If offering choices to customers is such an obvious manner to gain more business, why do some companies fall short? The reason probably lies in the ‘umbrella’ mentality – these companies believe that every customer within a particular segment probably share the same tastes. This is not true even for customers, for example, from the same age groups. By limiting the choices to customers, a company is possibly ignoring a very large customer base that could potentially prove beneficial for them. The process of creating customer profiles and consistently updating them should never stop since customers constantly evolve and their needs and expectations change. In order to offer the most appropriate and customized choices to customers, a company must gather as much data about their customers from every channel and source. Every piece of data would contribute towards a better understanding of the customers – making it easier to provide them with choices that would actually prove useful and readily useable for them.

Customers give out information and feedback all the time. For example – by monitoring the amount of time a customer spent on the company’s website, or whether they abandoned a shopping cart midway, or whether their buying habits and preferences seem to have changed suddenly – are all different types of unspoken information that customers provide.
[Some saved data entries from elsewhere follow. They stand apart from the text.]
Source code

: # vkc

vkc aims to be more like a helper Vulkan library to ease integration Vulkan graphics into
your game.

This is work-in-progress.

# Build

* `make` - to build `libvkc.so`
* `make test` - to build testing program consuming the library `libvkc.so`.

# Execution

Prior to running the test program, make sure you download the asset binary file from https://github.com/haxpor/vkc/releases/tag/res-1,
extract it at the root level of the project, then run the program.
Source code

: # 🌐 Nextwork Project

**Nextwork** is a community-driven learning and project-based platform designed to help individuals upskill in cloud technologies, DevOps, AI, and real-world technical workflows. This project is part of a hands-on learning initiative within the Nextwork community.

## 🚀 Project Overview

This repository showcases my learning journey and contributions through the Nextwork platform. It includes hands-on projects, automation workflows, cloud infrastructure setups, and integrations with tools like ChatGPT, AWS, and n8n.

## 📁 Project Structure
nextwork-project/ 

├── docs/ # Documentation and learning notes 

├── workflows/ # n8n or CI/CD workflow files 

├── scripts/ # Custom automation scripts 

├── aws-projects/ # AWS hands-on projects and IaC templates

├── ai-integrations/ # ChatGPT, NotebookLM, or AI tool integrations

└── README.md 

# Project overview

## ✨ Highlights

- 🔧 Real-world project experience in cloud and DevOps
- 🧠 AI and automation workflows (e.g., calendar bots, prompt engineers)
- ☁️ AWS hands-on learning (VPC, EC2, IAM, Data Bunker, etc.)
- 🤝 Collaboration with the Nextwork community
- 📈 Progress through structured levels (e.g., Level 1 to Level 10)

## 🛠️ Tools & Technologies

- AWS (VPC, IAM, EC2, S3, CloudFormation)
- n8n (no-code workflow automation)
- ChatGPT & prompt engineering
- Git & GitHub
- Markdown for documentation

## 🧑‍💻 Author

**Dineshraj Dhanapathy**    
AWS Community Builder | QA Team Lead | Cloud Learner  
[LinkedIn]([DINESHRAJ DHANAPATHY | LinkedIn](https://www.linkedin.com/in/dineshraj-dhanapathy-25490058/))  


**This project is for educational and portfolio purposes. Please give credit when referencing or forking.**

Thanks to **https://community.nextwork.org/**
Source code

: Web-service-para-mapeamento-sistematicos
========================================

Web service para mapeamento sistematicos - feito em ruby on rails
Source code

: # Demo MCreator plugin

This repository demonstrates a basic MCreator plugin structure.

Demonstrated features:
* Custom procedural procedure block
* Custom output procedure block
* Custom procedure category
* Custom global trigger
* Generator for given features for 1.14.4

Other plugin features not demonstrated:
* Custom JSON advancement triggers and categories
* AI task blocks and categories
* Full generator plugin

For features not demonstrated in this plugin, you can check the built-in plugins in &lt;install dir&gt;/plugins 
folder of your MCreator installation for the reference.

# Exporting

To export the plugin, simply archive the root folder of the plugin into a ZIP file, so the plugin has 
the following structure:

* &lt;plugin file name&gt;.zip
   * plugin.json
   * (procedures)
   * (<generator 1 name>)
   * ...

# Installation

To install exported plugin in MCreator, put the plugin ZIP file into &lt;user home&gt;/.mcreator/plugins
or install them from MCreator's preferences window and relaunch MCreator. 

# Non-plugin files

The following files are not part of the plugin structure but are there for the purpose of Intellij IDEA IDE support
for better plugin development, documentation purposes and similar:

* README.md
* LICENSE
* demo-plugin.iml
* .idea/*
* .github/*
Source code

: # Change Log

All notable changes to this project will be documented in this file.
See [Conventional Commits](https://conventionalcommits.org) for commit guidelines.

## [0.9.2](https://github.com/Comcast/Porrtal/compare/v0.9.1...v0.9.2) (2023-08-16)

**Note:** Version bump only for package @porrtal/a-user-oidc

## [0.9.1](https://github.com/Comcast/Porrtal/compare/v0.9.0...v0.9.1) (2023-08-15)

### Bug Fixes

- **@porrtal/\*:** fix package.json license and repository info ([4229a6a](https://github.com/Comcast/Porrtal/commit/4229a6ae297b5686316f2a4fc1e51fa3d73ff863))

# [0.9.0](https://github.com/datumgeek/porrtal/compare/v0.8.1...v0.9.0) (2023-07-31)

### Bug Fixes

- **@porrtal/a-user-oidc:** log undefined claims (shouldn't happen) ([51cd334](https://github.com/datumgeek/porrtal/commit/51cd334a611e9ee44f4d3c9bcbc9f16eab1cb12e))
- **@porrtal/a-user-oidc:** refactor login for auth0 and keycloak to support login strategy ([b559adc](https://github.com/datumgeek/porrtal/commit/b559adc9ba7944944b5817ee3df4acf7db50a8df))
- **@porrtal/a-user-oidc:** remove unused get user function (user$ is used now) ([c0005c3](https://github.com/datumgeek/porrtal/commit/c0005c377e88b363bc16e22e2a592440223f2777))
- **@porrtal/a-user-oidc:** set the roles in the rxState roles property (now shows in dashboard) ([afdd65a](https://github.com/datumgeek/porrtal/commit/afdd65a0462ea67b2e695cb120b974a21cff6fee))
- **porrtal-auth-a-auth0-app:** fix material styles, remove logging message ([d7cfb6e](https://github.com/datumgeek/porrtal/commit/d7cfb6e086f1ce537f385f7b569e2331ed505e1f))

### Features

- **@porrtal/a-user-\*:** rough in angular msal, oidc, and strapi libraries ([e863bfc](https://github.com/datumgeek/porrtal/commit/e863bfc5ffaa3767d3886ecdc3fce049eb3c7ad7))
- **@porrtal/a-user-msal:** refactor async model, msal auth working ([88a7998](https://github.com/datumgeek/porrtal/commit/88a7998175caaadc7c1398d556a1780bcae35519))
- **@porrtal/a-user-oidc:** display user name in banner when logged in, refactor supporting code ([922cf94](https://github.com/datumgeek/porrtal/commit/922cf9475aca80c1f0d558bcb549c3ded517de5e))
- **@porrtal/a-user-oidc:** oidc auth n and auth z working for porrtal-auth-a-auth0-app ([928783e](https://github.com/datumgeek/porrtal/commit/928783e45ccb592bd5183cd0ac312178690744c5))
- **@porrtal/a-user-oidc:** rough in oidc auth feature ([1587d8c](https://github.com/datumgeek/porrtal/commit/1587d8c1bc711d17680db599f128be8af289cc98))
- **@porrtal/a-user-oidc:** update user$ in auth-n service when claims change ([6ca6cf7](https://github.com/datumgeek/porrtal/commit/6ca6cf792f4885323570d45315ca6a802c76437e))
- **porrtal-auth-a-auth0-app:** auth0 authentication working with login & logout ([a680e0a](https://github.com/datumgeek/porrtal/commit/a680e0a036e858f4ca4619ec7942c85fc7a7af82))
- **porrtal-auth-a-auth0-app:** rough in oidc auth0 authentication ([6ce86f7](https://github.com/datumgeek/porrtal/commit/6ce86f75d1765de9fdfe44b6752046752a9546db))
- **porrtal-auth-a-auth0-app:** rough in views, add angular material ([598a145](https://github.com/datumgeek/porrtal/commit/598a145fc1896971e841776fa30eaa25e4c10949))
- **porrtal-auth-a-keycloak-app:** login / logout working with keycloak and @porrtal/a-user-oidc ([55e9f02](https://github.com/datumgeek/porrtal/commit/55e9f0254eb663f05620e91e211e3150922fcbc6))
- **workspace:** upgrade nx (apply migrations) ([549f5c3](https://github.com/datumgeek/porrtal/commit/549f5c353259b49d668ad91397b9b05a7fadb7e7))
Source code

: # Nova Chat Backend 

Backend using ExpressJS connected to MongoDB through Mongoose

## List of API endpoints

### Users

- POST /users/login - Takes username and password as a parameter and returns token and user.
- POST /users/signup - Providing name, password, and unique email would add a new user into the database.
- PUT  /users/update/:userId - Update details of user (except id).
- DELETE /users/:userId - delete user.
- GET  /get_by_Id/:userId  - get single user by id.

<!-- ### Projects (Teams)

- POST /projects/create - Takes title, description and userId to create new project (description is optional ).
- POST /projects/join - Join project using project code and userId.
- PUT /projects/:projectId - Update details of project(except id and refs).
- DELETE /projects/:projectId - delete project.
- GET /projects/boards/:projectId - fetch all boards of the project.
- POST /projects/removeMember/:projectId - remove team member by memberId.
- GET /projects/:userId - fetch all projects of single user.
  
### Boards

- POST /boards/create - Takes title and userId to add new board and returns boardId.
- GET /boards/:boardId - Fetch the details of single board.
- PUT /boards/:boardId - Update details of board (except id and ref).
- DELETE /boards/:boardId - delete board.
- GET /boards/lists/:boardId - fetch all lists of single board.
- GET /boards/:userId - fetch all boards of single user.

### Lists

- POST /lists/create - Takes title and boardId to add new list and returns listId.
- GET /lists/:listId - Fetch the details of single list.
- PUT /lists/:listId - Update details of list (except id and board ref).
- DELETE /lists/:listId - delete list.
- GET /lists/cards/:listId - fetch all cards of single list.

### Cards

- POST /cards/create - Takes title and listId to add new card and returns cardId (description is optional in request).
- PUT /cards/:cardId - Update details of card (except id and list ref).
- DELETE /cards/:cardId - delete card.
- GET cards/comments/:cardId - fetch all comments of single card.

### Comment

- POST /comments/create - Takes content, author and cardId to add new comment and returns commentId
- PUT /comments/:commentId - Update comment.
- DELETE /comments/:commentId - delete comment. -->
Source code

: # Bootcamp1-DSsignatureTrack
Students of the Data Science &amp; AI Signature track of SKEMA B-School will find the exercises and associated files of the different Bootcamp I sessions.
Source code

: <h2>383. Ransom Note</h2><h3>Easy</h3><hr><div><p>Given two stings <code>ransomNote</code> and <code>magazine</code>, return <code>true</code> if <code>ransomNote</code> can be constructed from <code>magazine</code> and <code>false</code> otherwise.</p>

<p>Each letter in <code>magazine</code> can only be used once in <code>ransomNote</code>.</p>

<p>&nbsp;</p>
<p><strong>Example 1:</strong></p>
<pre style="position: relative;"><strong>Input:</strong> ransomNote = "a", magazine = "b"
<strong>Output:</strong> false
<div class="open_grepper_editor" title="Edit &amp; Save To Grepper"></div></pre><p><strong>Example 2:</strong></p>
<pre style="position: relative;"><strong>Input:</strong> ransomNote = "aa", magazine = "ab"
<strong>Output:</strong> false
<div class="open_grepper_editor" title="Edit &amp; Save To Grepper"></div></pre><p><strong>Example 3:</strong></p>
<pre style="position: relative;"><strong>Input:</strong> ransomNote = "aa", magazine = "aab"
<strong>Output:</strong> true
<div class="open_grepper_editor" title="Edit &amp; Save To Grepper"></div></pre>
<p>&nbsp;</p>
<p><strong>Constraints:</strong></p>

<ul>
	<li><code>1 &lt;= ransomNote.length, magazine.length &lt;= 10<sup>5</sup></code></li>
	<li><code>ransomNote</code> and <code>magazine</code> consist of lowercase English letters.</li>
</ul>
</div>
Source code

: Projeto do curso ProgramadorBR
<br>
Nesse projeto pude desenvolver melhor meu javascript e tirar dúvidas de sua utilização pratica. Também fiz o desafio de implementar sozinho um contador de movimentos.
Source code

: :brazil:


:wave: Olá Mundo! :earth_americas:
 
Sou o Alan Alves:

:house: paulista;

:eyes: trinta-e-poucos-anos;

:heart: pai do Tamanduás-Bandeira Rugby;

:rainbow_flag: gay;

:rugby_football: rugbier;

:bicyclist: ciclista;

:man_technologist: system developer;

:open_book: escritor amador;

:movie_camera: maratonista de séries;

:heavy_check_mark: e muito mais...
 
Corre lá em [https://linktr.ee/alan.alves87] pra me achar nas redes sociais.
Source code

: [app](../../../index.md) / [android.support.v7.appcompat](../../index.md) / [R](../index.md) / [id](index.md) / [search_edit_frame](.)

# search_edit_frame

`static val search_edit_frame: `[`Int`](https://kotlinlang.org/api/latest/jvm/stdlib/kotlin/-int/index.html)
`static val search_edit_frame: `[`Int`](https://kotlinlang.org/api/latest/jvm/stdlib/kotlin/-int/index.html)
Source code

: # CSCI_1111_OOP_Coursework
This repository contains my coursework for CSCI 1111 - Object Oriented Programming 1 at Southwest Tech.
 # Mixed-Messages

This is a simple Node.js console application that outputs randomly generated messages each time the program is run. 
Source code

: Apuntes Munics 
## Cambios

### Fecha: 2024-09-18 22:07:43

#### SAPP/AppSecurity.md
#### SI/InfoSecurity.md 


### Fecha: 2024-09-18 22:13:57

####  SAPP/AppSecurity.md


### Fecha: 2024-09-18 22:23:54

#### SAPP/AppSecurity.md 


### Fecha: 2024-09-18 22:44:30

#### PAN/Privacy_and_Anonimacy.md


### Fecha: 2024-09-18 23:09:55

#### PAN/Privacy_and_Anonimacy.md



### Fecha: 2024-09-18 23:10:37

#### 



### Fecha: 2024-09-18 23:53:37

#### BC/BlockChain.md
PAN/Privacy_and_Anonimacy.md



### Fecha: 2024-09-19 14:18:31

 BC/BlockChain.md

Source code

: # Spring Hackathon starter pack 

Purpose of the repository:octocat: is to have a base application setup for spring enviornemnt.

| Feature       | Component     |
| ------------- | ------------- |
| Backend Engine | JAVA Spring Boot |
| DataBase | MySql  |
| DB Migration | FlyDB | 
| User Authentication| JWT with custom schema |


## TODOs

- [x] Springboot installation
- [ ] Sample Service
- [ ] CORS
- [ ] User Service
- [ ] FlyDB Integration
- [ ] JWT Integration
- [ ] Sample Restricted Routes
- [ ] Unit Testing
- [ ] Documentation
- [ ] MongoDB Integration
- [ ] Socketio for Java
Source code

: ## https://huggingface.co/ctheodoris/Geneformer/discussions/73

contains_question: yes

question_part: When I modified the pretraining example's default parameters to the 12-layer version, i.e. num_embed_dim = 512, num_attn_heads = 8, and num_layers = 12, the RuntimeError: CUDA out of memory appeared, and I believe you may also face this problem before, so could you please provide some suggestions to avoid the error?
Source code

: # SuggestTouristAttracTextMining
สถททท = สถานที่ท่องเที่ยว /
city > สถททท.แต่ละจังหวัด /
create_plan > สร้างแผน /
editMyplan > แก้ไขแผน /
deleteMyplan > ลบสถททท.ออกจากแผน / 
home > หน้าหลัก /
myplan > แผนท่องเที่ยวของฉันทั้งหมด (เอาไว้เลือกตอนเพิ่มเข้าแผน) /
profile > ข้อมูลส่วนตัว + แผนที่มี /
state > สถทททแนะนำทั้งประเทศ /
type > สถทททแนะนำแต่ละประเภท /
By using all the information about a customer, a company can put together a more holistic strategy and be better positioned to create choices that customers would love and be able to use instantly.

Creating and providing choices to customers does require significant planning – just as all other business imperatives. A company must put together options and choices that even customers on a tight budget would be able to buy – for example students are most probably on a fixed monthly pocket money sum – so providing for this group too would increase the total sales for the company. For other higher end customers, the choices could be fancier and come with additional features and ‘frills’. Bringing choices to customers is about giving them the choices they can afford too.

Another version of providing choices to customers is to package an assortment of a number of services and products. These ‘mix and match’ packages would actually create a different product that could be more attractive for a completely different set of customers. By giving choices to customers, a company would be freeing itself of the limitations and would be able to compete in a wider market and customer base. Customers prefer companies that seem to capture all their needs under a single roof – for example a company selling books would do well to also have other products like stationery, DIY kits, toys for kids and whole range of products that people would want to buy when shopping for books.

By propagating the idea of choices to customers, we do not mean that every company can offer every type and kind of product – that would just be silly. However, what we are saying is that when creating choices for customers, companies must remember that not all customers are alike and by adding variety and giving choices to customers, a company can expand its customer base and gain more profits than would be possible by catering to just one type of customer. By giving more choices to customers, your company would be able to capture their business and engage them for a sustained period. Are you up for the challenge?